Assignment
Your task is to return the line containing "part: (438, 299) -> (935, 521), size x0.62" and each line after it through the end of the entries, exactly, with no other lines.

[Exercise input — start]

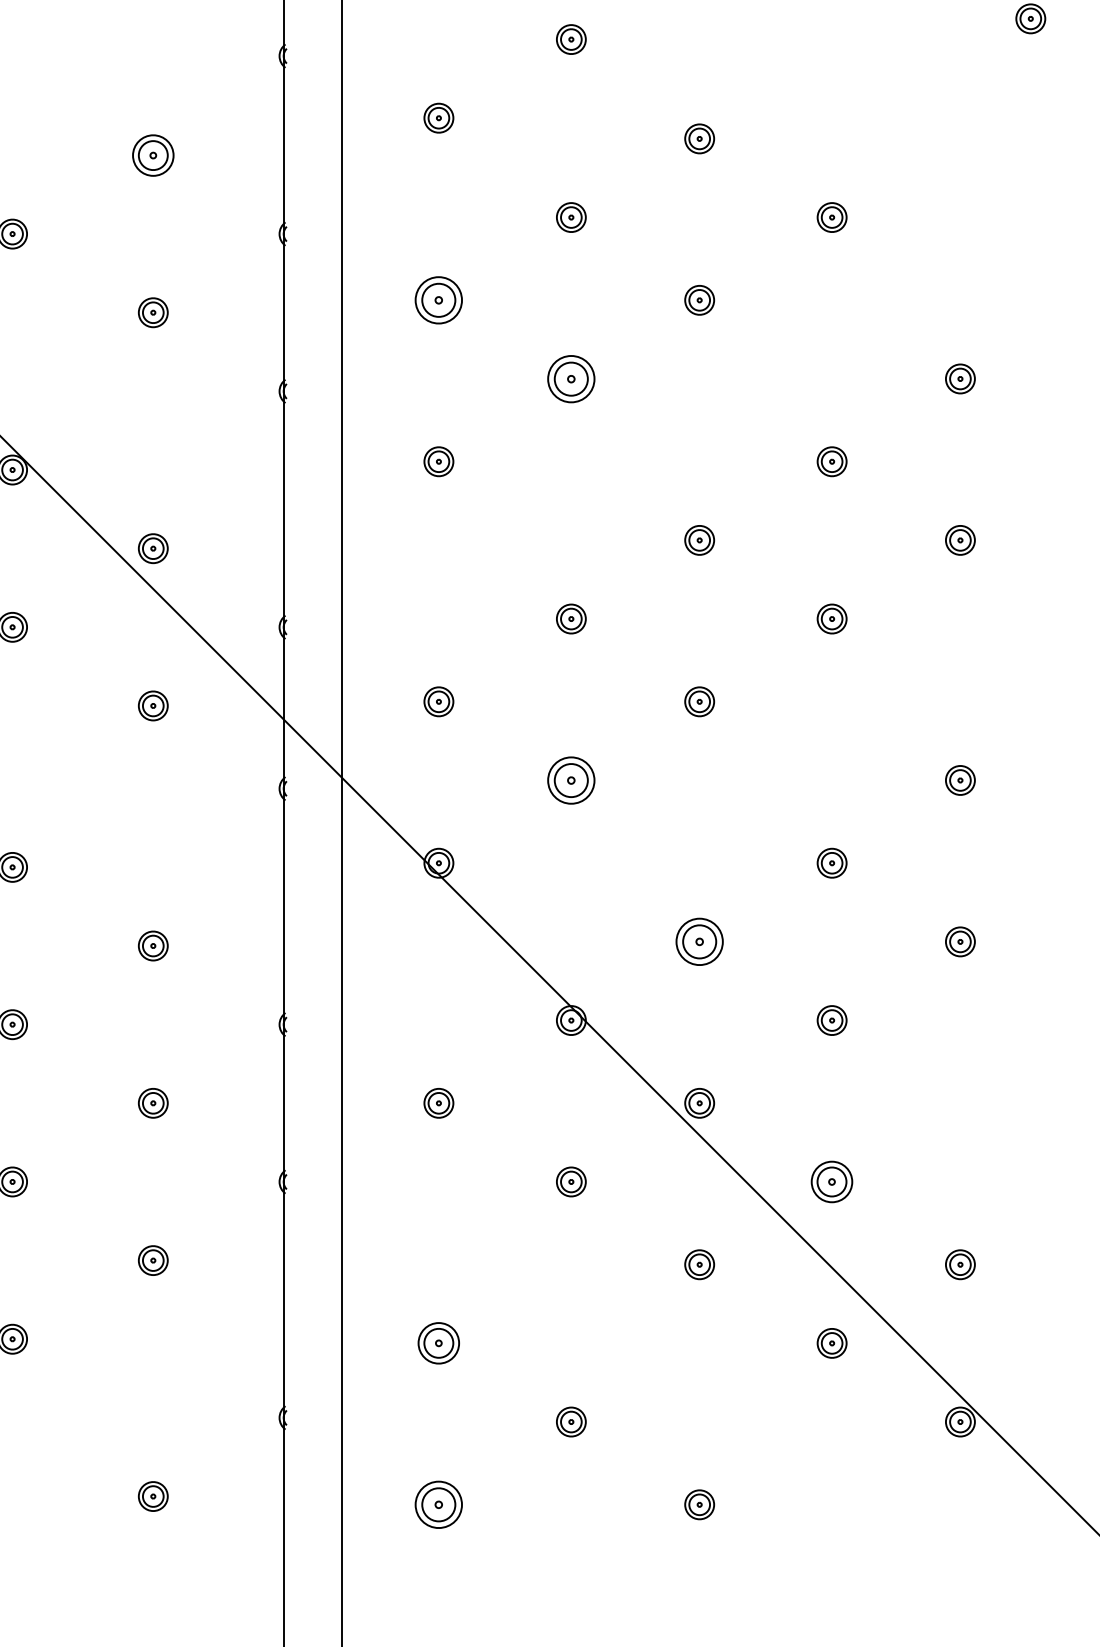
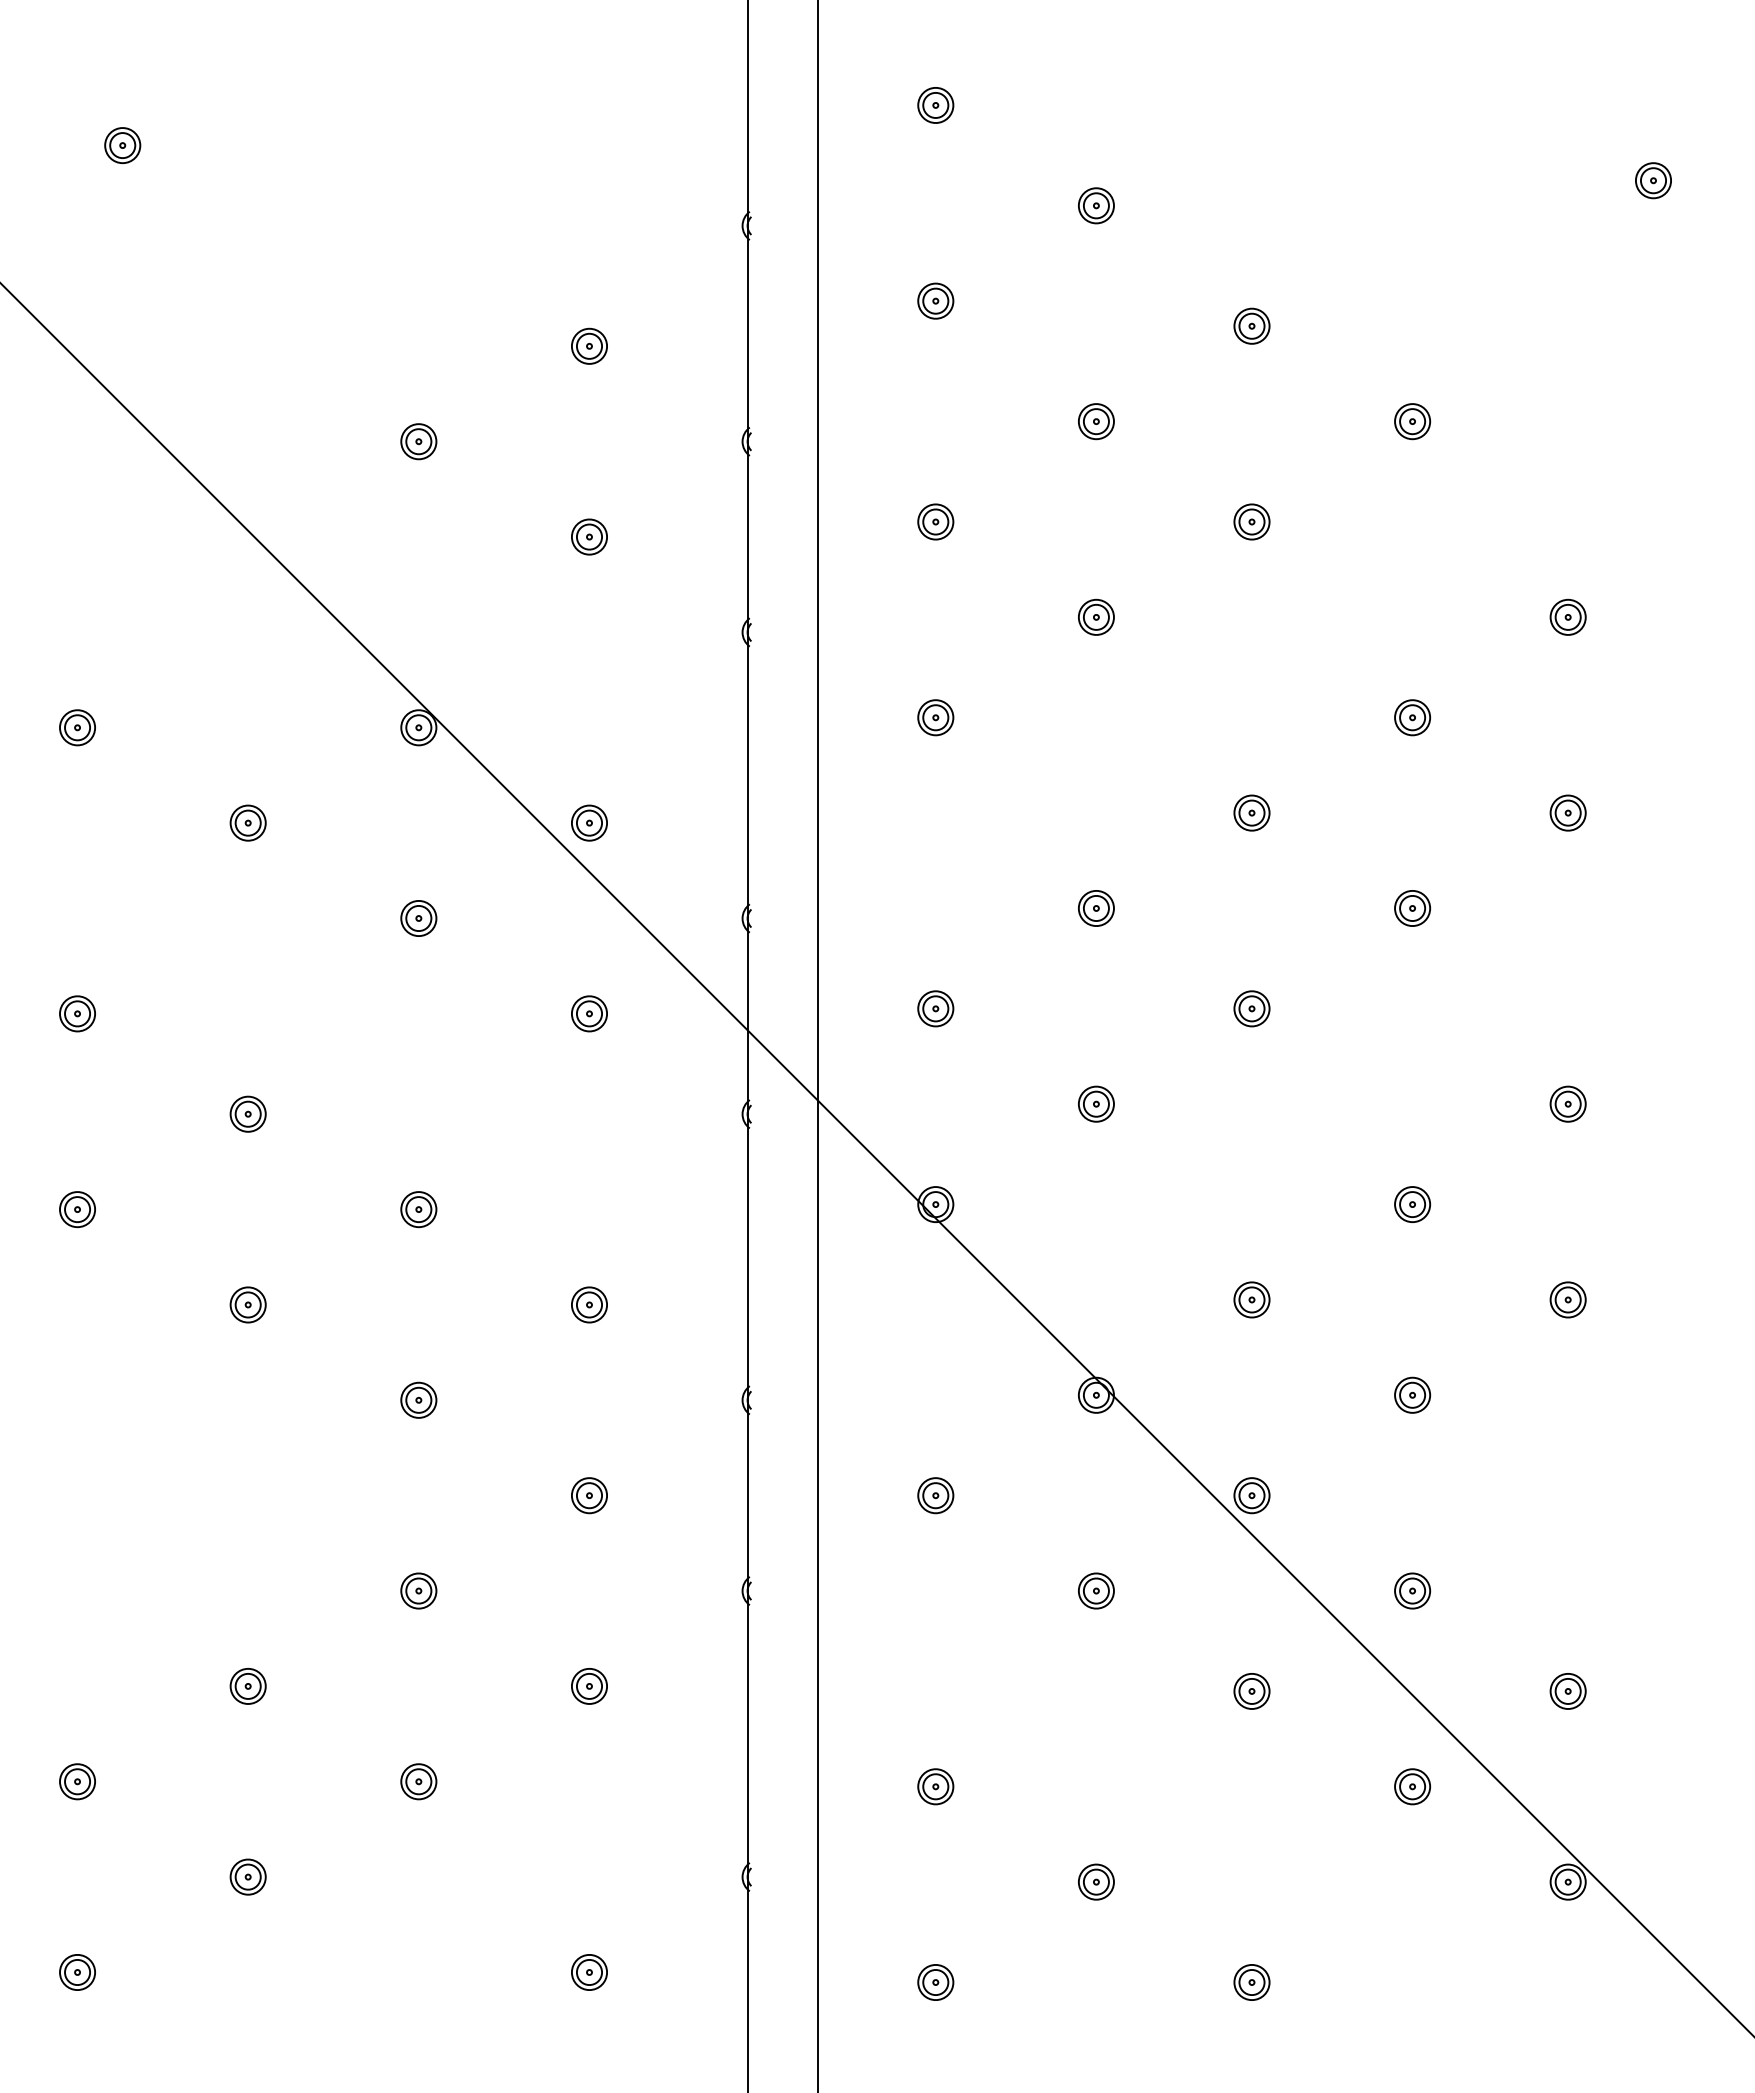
part: (153, 154) -> (589, 345), size x0.71
part: (438, 299) -> (935, 521), size x0.62
part: (571, 378) -> (1096, 616), size x0.62
part: (571, 779) -> (1096, 1103), size x0.62
part: (699, 941) -> (1251, 1299), size x0.62
part: (832, 1181) -> (1412, 1590), size x0.71
part: (438, 1343) -> (935, 1786), size x0.71
part: (438, 1504) -> (935, 1982), size x0.62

[Exercise input — finish]

Solved exercise
part: (438, 299) -> (935, 521), size x0.62
part: (571, 378) -> (1096, 616), size x0.62
part: (571, 779) -> (1096, 1103), size x0.62
part: (699, 941) -> (1251, 1299), size x0.62
part: (832, 1181) -> (1412, 1590), size x0.71
part: (438, 1343) -> (935, 1786), size x0.71
part: (438, 1504) -> (935, 1982), size x0.62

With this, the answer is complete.